On October 12, 1786, a lovesick Thomas Jefferson composes a romantic and introspective letter to a woman named Maria Cosway.
Early in 1786, widower Thomas Jefferson met Maria Cosway in Paris while he was serving as the U.S. minister to France. Cosway was born to English parents in Italy and, by the time she met Jefferson, had become an accomplished painter and musician. She was also married. The two developed a deep friendship and possibly more, although a sexual relationship has never been proven. The usually self-contained Jefferson acted like a giddy schoolboy during their relationship, at one point leaping over a stone fountain while the two were out walking and falling and breaking his right wrist. After the wrist healed, a chagrined Jefferson sat down and wrote a now-famous love letter to Maria, who had just departed Paris for London with her husband for an undetermined time. The letter revealed him to be a lovesick man whose intellect battled with a heart aching for a woman he could not have.

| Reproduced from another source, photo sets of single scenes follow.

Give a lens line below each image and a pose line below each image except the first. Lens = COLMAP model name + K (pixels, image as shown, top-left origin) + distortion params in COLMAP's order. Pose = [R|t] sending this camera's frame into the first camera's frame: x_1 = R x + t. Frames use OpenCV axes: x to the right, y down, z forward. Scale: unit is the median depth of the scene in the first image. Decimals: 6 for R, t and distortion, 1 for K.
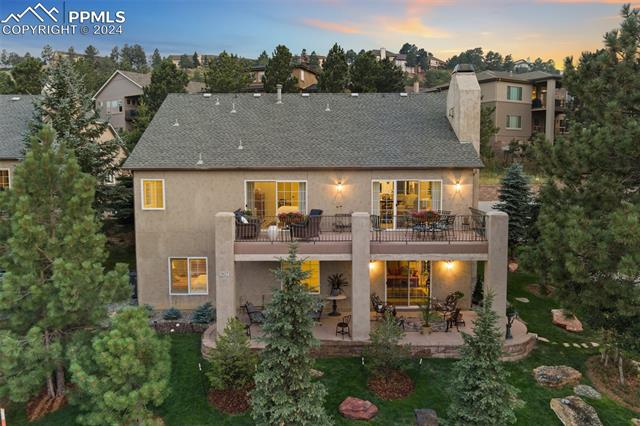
lens RADIAL K [[532.3, 0, 320.2], [0, 532.3, 254.1], [0, 0, 1]] dist [0.003951, 0.000345]
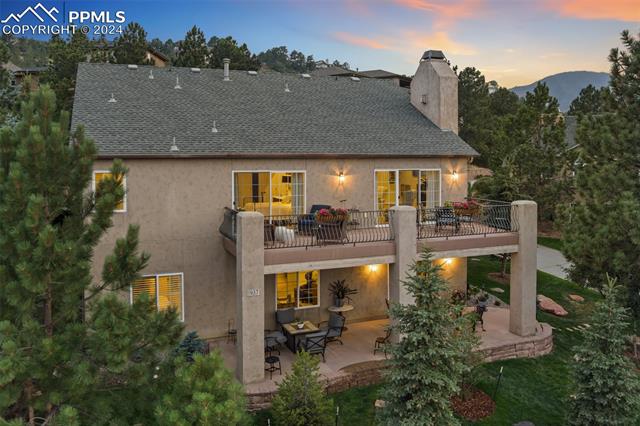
lens RADIAL K [[549.3, 0, 320.0], [0, 549.3, 213.0], [0, 0, 1]] dist [-0.080093, 0.005008]
pose [[0.919633, -0.038406, 0.390898, -0.339659], [0.066016, 0.996164, -0.057437, -0.021668], [-0.387192, 0.078627, 0.918640, 0.209172]]
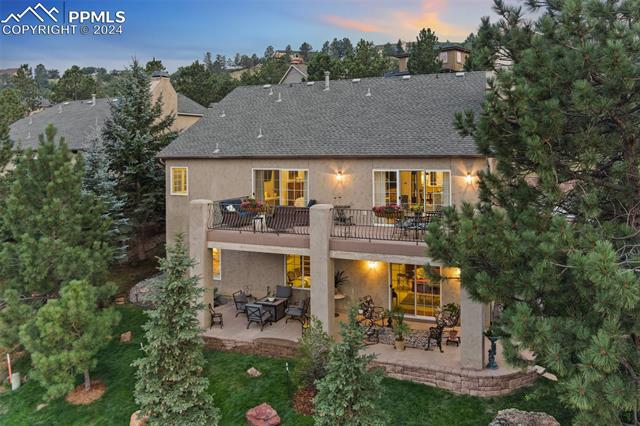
lens RADIAL K [[564.3, 0, 320.1], [0, 564.3, 192.1], [0, 0, 1]] dist [-0.068981, 0.001780]
pose [[0.906587, 0.026397, -0.421192, 0.417760], [-0.065863, 0.994662, -0.079428, -0.019014], [0.416847, 0.099749, 0.903487, 0.101240]]
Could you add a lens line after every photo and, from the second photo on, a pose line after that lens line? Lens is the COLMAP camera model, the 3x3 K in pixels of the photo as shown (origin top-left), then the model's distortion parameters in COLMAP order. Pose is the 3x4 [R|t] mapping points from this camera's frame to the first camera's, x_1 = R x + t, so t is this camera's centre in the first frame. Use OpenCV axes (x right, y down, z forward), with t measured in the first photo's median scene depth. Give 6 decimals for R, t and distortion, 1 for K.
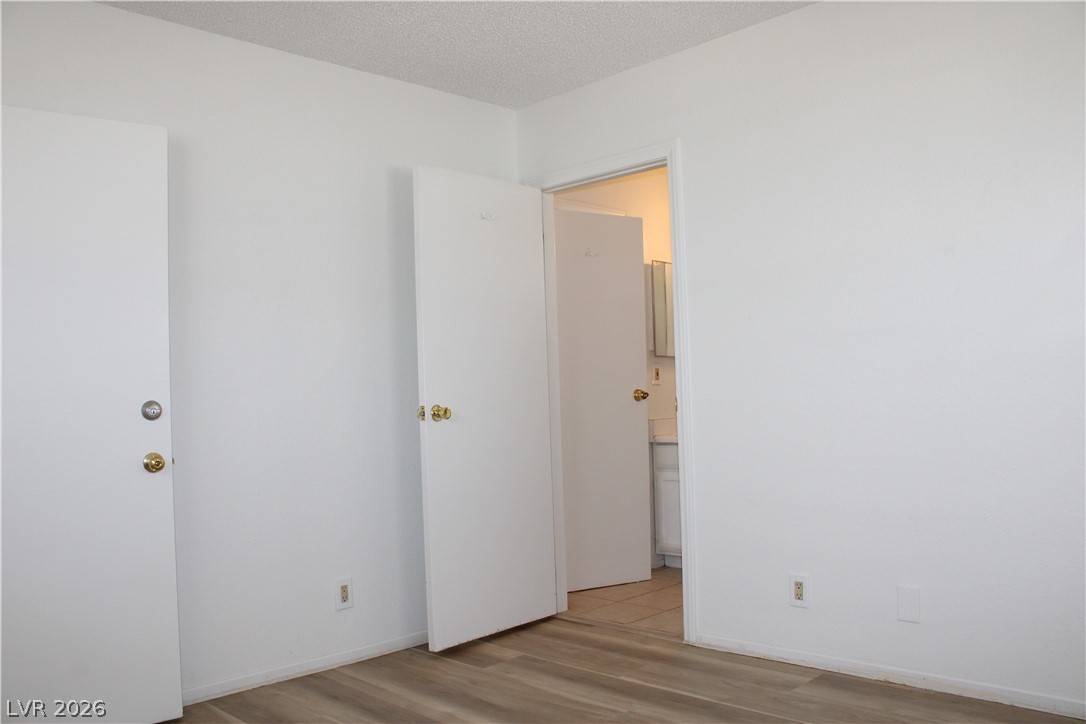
lens RADIAL K [[894.3, 0, 544.4], [0, 894.3, 365.6], [0, 0, 1]] dist [-0.165862, 0.142856]
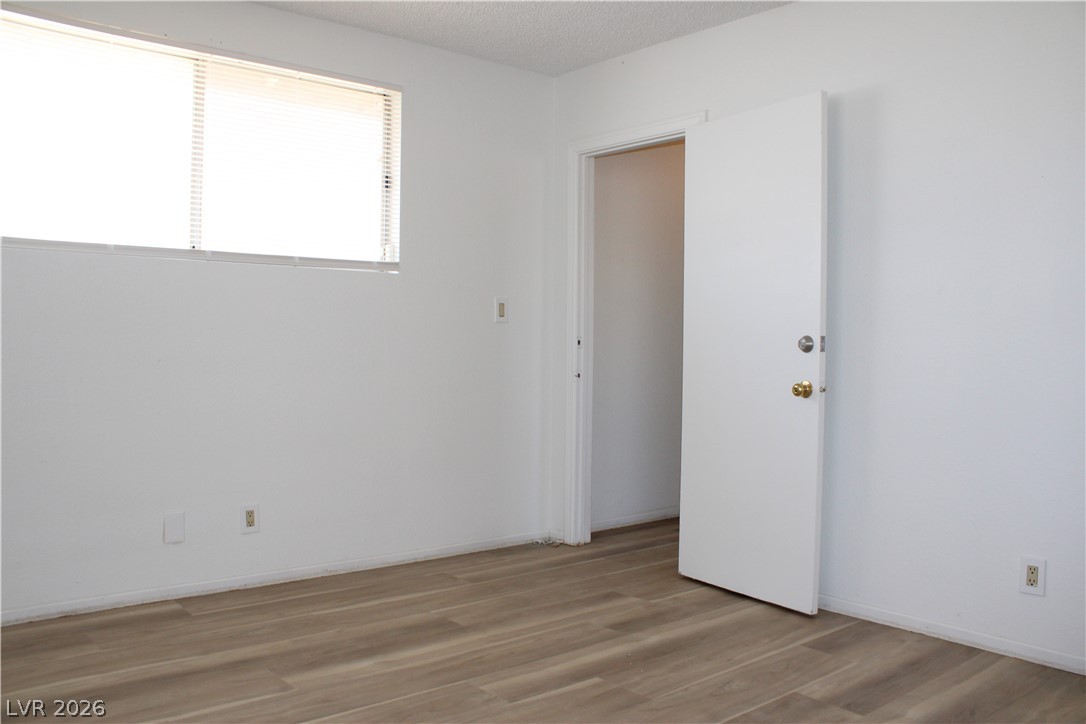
lens RADIAL K [[894.3, 0, 542.0], [0, 894.3, 373.6], [0, 0, 1]] dist [-0.165862, 0.142856]
pose [[-0.086136, 0.059317, -0.994516, 0.615828], [0.018044, 0.998155, 0.057972, 0.014133], [0.996120, -0.012951, -0.087048, 0.623223]]
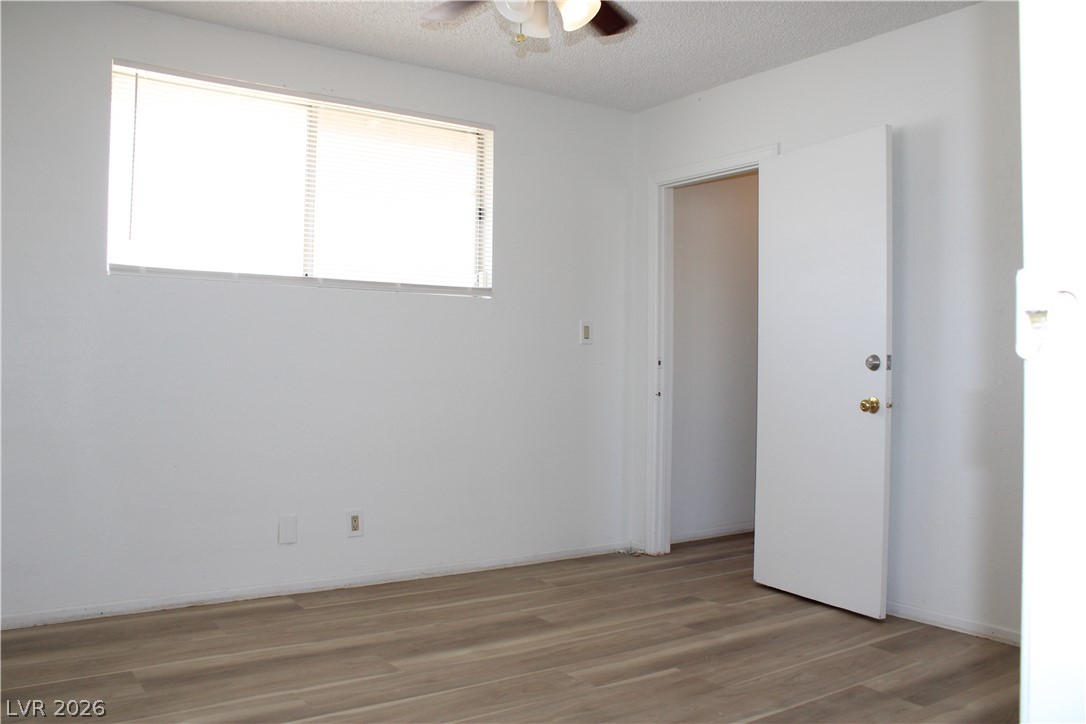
lens RADIAL K [[894.3, 0, 539.6], [0, 894.3, 372.2], [0, 0, 1]] dist [-0.165862, 0.142856]
pose [[-0.177123, 0.030898, -0.983704, 0.700315], [0.020381, 0.999408, 0.027721, 0.018136], [0.983978, -0.015139, -0.177648, 0.626417]]
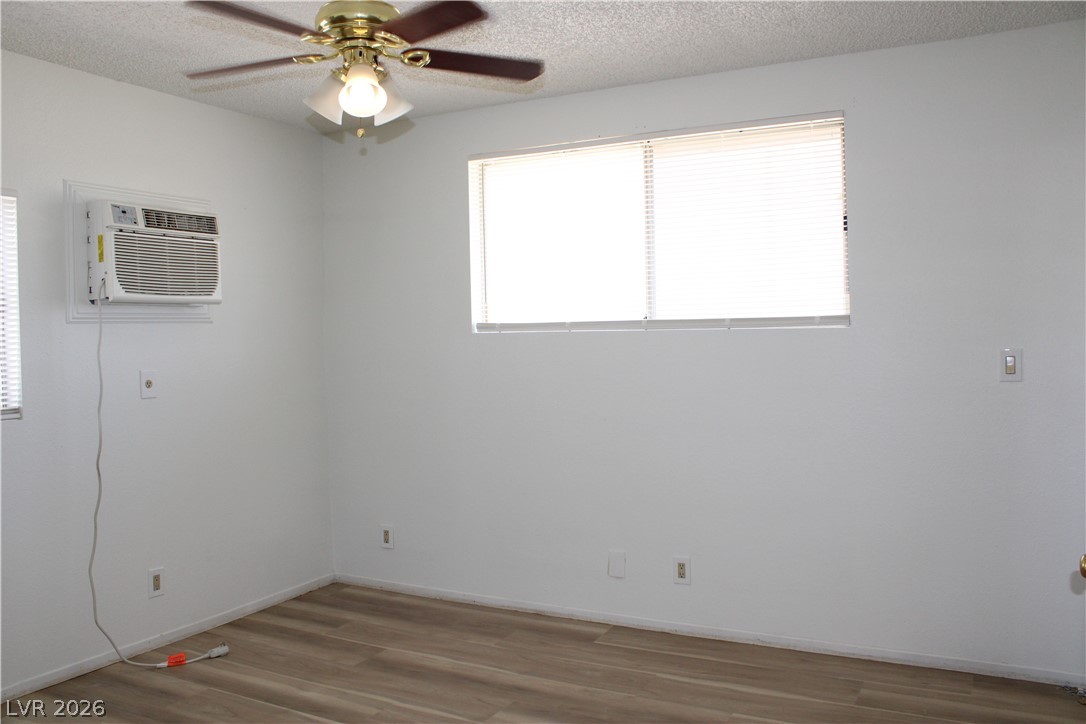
lens RADIAL K [[894.3, 0, 548.9], [0, 894.3, 369.0], [0, 0, 1]] dist [-0.165862, 0.142856]
pose [[-0.955008, 0.061284, -0.290178, 0.073737], [0.055819, 0.998074, 0.027079, -0.053483], [0.291279, 0.009663, -0.956589, 1.209847]]
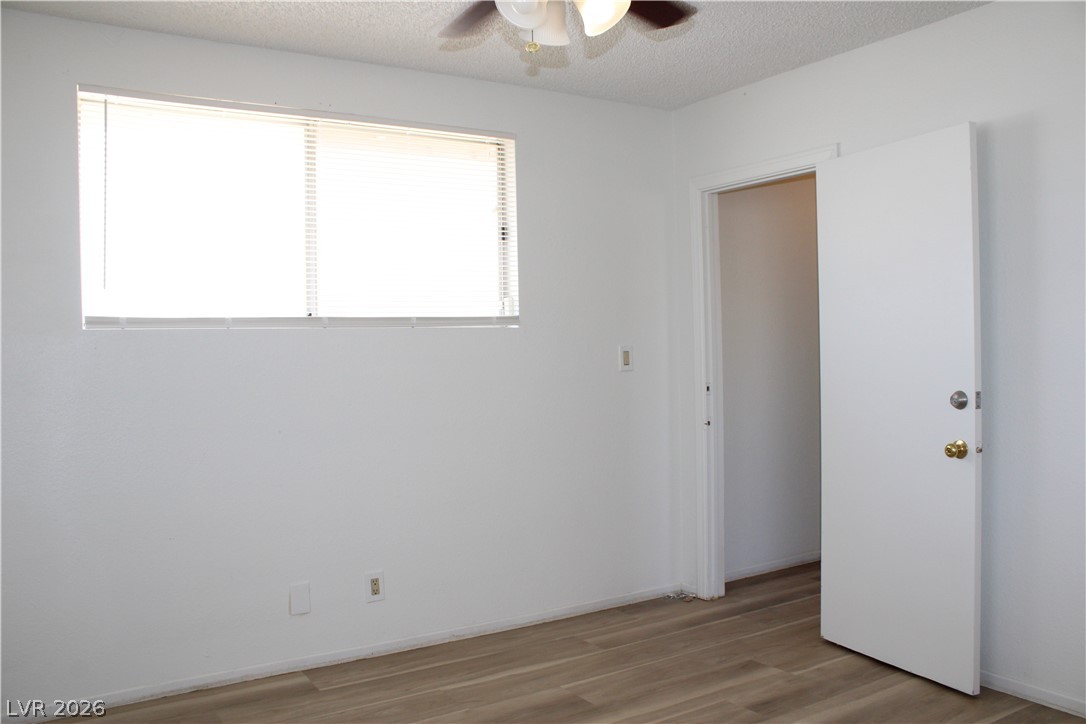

In the letter, now known to historians as “A Dialogue between the Head and Heart,” Jefferson pines for a woman who has made him “the most wretched of all earthly beings” and at the same time chides himself for giving in to emotional attachments. The dialogue reveals Jefferson’s struggle between his desire for Cosway and his need to maintain his integrity (she was, after all, married). The letter concludes with Jefferson’s reason winning over the desires of his heart. He wrote that the only “effective security against such pain of unrequited love, is to retire within ourselves and to suffice for our own happiness.” Two years later, however, his letters to her still expressed great longing.
In 1787, Jefferson wrote to Cosway while traveling in Italy, painting an idyllic picture of the two of them together one day in the future: “we will breakfast every day…[go] away to the Desert, dine under the bowers of Marly, and forget that we are ever to part again.” He wrote to her again in 1788 from Paris and expressed his “tenderness of affection” and wished for her presence though he knew he “had no right to ask.”
Eventually Jefferson’s physical separation from Maria and the hopelessness of a relationship with her cooled his ardor. After returning to America in 1789, his letters to her grew less frequent; partly due to the fact that he was increasingly preoccupied by his position as President George Washington’s secretary of state. She, however, continued to write to him and vented her frustration at his growing aloofness. In his last letters, he spoke more of his scientific studies than of his love and desire for her, finally admitting that his love for her had been relegated to fond memories of when their relationship had been “pure.”
Cosway left England in 1789 after her husband died and moved to a village in Italy to open a convent school for girls.